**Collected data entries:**
+ + +

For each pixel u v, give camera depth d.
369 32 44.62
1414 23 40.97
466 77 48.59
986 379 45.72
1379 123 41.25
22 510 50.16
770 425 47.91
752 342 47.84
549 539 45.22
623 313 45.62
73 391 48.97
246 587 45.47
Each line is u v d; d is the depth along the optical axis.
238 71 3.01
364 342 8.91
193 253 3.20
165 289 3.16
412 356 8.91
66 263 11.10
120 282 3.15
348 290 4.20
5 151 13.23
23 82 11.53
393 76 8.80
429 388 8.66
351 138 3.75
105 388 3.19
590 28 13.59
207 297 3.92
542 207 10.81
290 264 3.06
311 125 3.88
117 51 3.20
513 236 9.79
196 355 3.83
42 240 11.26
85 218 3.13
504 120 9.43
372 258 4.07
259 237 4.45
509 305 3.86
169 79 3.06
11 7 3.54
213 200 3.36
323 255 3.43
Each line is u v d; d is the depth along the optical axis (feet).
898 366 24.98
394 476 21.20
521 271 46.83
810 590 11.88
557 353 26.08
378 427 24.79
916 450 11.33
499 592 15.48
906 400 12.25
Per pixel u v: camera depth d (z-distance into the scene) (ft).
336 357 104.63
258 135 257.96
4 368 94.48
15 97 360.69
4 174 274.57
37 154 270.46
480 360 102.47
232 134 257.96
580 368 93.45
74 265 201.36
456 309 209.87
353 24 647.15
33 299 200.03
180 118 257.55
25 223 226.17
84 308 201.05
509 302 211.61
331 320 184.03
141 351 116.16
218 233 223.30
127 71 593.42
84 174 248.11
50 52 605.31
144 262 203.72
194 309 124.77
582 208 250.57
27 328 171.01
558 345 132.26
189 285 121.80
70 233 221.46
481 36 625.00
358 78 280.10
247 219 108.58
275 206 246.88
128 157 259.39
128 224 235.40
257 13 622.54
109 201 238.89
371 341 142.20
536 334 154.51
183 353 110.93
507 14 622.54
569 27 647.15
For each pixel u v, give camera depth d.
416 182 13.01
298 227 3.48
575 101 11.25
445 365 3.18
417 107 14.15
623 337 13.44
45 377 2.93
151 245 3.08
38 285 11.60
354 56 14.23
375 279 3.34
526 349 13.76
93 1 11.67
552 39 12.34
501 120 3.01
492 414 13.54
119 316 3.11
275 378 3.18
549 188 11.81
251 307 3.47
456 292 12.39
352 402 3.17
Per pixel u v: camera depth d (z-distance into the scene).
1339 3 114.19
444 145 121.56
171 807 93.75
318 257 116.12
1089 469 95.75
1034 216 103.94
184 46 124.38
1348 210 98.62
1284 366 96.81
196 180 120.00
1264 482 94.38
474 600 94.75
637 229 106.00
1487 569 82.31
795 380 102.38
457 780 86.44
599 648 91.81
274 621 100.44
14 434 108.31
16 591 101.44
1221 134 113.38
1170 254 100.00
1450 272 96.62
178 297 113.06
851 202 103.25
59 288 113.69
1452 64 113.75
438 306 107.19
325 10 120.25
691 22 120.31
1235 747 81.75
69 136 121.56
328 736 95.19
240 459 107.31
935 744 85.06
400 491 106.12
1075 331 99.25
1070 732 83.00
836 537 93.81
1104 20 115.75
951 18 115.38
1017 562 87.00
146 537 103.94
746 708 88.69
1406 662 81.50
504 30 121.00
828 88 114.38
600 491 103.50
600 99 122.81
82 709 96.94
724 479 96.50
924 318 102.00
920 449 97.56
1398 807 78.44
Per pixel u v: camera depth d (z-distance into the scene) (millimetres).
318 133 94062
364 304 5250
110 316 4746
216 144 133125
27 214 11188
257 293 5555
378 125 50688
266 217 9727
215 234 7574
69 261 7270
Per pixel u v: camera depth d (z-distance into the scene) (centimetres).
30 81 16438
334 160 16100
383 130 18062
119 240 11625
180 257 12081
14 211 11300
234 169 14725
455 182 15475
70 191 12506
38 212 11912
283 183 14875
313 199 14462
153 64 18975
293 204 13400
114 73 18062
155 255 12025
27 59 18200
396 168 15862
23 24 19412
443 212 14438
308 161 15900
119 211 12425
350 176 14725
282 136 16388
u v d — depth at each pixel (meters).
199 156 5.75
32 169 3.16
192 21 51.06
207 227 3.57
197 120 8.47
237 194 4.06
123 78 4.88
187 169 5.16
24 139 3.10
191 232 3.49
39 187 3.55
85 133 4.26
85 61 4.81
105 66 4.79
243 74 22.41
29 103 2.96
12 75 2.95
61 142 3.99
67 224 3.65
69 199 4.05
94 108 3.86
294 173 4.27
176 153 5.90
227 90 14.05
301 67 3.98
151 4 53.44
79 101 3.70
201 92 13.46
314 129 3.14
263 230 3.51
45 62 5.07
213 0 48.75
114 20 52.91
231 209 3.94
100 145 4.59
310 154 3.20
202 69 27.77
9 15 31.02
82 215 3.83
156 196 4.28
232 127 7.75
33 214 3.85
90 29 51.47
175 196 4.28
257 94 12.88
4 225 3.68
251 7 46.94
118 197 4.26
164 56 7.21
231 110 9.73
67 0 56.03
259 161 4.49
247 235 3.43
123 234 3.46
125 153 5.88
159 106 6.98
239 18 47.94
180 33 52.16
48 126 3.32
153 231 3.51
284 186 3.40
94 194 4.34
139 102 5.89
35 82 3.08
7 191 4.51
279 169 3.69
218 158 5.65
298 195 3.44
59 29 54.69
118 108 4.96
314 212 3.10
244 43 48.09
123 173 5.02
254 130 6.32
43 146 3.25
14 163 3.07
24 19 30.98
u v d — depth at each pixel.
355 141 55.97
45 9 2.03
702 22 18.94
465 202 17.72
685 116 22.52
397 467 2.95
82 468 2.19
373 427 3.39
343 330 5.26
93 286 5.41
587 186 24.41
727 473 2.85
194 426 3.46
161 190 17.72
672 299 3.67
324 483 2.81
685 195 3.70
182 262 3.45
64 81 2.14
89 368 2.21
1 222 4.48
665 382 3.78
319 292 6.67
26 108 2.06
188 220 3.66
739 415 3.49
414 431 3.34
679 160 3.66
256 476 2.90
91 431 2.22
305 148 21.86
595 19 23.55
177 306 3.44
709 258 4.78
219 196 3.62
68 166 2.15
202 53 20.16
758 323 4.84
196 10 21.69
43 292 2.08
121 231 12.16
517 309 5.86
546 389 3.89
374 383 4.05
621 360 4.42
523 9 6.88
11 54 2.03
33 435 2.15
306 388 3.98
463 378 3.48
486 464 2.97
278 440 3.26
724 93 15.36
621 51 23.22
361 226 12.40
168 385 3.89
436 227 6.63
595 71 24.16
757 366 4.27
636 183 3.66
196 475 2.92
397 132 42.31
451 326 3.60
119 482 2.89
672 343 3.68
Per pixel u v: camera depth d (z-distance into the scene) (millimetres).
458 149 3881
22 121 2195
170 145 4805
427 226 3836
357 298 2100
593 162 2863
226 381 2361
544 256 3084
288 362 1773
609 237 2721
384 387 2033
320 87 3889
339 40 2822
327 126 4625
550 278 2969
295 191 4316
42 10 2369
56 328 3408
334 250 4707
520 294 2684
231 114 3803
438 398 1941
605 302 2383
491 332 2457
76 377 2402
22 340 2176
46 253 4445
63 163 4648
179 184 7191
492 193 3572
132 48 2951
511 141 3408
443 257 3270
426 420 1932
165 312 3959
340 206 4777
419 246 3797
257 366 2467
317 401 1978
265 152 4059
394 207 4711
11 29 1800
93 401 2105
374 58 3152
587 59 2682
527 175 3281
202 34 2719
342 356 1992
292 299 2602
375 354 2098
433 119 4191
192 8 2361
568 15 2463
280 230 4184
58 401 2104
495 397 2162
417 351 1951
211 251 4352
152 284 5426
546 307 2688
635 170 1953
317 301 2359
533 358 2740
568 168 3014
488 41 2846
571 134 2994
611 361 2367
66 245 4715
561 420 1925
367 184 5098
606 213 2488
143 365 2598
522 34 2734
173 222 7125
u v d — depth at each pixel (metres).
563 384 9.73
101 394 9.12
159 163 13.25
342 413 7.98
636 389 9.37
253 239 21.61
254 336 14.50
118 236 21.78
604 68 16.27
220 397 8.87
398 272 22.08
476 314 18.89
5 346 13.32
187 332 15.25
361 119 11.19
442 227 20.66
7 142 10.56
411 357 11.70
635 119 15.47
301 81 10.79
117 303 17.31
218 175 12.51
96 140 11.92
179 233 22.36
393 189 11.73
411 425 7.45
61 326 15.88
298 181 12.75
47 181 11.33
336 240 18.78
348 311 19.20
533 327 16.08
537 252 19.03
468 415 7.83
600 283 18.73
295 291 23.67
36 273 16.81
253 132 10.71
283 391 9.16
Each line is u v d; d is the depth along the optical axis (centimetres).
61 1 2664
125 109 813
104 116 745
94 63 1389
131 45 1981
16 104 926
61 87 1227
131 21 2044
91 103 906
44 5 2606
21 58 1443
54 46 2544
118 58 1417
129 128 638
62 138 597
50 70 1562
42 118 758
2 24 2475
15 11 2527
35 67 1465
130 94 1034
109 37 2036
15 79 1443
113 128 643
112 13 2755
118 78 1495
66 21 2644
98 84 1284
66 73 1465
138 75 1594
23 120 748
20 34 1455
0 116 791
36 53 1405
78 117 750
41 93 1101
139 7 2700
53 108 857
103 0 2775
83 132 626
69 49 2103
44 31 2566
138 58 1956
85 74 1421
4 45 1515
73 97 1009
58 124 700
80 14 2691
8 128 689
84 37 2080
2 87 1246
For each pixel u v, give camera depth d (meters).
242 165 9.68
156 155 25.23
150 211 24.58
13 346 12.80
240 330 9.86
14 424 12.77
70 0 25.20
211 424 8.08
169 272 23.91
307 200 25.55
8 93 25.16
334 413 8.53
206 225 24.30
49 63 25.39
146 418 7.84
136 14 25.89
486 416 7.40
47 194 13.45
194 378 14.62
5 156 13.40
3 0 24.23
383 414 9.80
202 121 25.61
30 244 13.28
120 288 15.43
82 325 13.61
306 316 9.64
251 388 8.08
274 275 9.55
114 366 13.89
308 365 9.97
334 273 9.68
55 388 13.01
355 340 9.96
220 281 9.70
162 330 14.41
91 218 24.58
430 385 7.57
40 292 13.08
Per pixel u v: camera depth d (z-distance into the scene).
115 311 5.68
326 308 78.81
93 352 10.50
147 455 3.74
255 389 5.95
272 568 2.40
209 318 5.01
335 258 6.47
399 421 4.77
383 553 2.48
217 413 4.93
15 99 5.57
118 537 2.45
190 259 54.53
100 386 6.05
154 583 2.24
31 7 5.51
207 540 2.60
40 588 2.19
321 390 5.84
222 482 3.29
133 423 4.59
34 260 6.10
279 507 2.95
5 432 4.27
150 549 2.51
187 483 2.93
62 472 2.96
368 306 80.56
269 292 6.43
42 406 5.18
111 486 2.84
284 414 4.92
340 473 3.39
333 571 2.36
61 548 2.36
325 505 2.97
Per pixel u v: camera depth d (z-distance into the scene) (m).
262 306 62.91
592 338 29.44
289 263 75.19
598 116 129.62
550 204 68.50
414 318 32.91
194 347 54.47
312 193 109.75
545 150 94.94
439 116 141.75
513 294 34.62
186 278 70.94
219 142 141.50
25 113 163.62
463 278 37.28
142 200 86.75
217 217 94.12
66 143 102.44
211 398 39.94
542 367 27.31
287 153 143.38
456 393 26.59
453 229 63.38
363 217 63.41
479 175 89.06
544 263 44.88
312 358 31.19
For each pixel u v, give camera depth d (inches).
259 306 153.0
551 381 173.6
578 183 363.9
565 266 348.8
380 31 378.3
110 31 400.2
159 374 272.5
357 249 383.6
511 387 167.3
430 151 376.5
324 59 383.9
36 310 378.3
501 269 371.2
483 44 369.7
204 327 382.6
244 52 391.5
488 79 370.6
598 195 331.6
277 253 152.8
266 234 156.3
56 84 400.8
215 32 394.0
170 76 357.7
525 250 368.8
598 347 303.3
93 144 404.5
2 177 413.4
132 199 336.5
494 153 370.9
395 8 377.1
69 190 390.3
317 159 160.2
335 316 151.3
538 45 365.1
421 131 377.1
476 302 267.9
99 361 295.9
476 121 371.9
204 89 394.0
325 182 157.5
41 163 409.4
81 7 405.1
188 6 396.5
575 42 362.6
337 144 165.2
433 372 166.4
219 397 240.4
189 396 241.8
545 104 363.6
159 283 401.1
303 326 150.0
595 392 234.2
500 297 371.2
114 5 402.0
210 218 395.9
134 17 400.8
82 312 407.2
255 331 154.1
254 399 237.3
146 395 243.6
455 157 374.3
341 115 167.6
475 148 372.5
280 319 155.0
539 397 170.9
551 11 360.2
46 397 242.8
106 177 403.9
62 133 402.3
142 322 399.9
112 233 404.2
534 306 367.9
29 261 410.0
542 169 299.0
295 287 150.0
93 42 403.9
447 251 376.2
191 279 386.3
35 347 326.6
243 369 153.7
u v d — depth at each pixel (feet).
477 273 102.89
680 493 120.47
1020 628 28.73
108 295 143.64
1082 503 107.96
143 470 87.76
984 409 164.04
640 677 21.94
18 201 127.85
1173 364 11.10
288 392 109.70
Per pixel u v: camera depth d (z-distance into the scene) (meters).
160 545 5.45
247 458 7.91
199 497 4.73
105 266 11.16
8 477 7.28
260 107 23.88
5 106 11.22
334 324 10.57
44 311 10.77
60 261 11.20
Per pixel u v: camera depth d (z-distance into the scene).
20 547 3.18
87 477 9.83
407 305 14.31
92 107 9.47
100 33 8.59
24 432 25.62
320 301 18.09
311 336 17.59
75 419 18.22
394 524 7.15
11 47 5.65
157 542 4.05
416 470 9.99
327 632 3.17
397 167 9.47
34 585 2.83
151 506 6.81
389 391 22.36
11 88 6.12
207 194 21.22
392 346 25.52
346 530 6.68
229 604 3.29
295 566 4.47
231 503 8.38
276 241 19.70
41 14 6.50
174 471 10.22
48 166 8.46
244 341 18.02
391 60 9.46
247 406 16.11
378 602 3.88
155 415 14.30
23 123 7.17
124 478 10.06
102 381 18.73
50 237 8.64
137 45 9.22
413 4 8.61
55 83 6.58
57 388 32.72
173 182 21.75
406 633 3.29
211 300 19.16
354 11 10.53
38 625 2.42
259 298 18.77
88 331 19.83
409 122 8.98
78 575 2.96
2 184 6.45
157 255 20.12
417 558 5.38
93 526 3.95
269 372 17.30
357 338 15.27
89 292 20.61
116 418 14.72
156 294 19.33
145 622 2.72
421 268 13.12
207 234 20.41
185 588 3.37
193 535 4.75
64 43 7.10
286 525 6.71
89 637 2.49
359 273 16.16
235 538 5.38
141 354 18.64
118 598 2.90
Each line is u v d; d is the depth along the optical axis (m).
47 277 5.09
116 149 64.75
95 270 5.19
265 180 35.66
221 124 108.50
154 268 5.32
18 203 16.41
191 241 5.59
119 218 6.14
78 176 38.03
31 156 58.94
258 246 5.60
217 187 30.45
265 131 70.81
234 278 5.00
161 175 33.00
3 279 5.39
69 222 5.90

+ + +

**Required work:** Among the records above, extract exactly the lines from the line with "361 119 11.19" to the line with "242 165 9.68", both lines included, and leave out the rest.

**Answer section:**
361 119 11.19
442 227 20.66
7 142 10.56
411 357 11.70
635 119 15.47
301 81 10.79
117 303 17.31
218 175 12.51
96 140 11.92
179 233 22.36
393 189 11.73
411 425 7.45
61 326 15.88
298 181 12.75
47 181 11.33
336 240 18.78
348 311 19.20
533 327 16.08
537 252 19.03
468 415 7.83
600 283 18.73
295 291 23.67
36 273 16.81
253 132 10.71
283 391 9.16
Each line is u v d; d is the depth along the optical axis (centimetres).
61 1 2664
125 109 813
104 116 745
94 63 1389
131 45 1981
16 104 926
61 87 1227
131 21 2044
91 103 906
44 5 2606
21 58 1443
54 46 2544
118 58 1417
129 128 638
62 138 597
50 70 1562
42 118 758
2 24 2475
15 11 2527
35 67 1465
130 94 1034
109 37 2036
15 79 1443
113 128 643
112 13 2755
118 78 1495
66 21 2644
98 84 1284
66 73 1465
138 75 1594
23 120 748
20 34 1455
0 116 791
36 53 1405
78 117 750
41 93 1101
139 7 2700
53 108 857
103 0 2775
83 132 626
69 49 2103
44 31 2566
138 58 1956
85 74 1421
4 45 1515
73 97 1009
58 124 700
80 14 2691
8 128 689
84 37 2080
2 87 1246
For each pixel u v, give camera depth d (meters).
242 165 9.68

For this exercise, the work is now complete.